The percentage of small businesses - with fewer than 100 employees - accessing the Internet exceeded 52% in 1999, according to the 1999 U.S. Small Business Survey released by International Data Corp. That number is expected to climb to more than 70% by 2003.

Not only are these businesses accessing information on the World Wide Web, many are perceiving the benefit of promoting themselves via the Internet. In 1999, 2.1 million U.S. small businesses had a home page or Web site; 2000 will see a site increase of 30% to 2.7 million.

"Although more small businesses are experimenting with Web promotion of their products and services, the market is far from saturated and there is still plenty of room to grow," said Raymond Boggs, IDC's vice president/small business research. "Almost 13% of U.S. small businesses have yet to invest in a PC."

Other findings include:

  • The growth in the number of new small businesses online is evident in all company size categories;

  • The majority of small businesses still access the World Wide Web through a single PC shared by all users; and

  • Small businesses that use the Internet tend to be more advanced users of computer technology.

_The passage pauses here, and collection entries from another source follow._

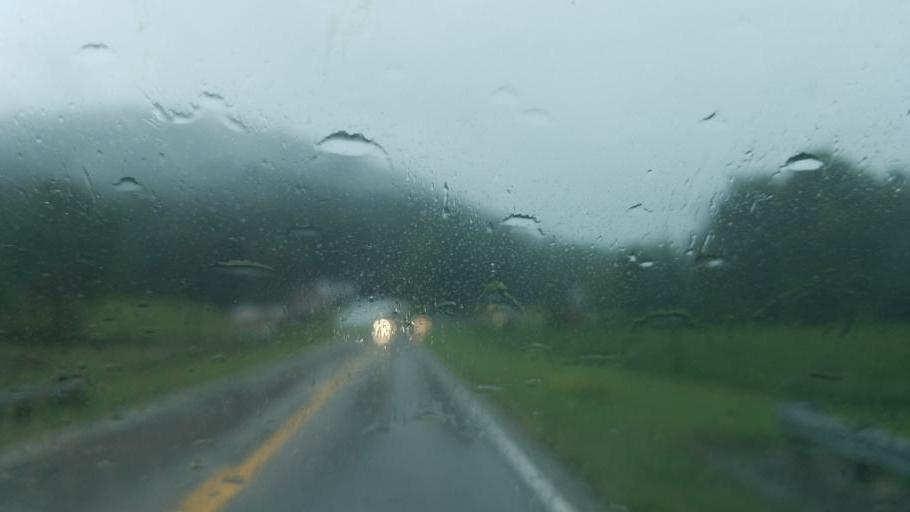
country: US
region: Kentucky
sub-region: Rowan County
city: Morehead
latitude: 38.3084
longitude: -83.5676
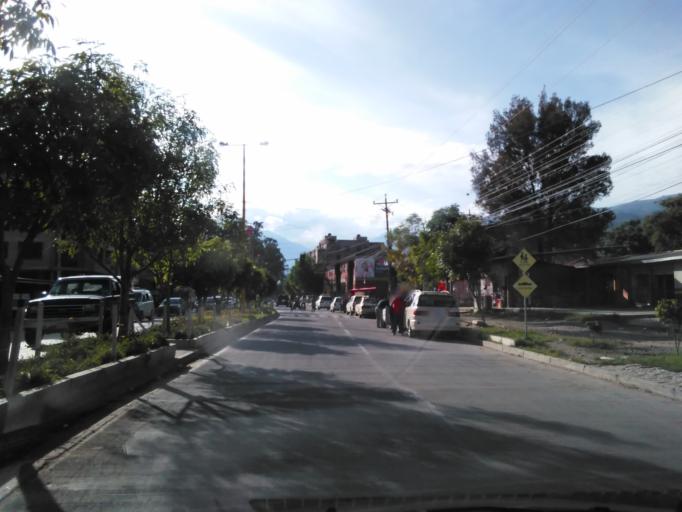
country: BO
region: Cochabamba
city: Cochabamba
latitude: -17.3456
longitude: -66.2036
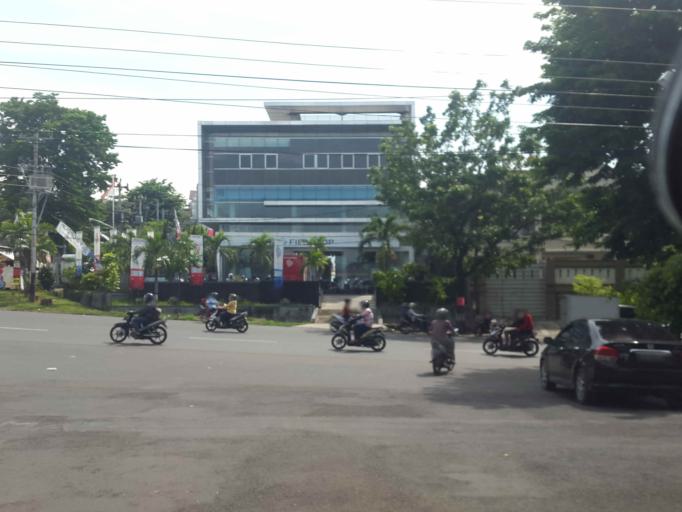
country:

The report notes that electronic commerce presents the most significant growth opportunity for a wide range of small businesses. The number of these companies selling goods and services online will expand from 850,000 at the end of 1999 to 2.9 million in 2003.

"The Internet has tremendous reach and small businesses are beginning to realize the potential of this channel," Boggs said. "By 2003, nearly half of online small businesses will be selling over the Internet."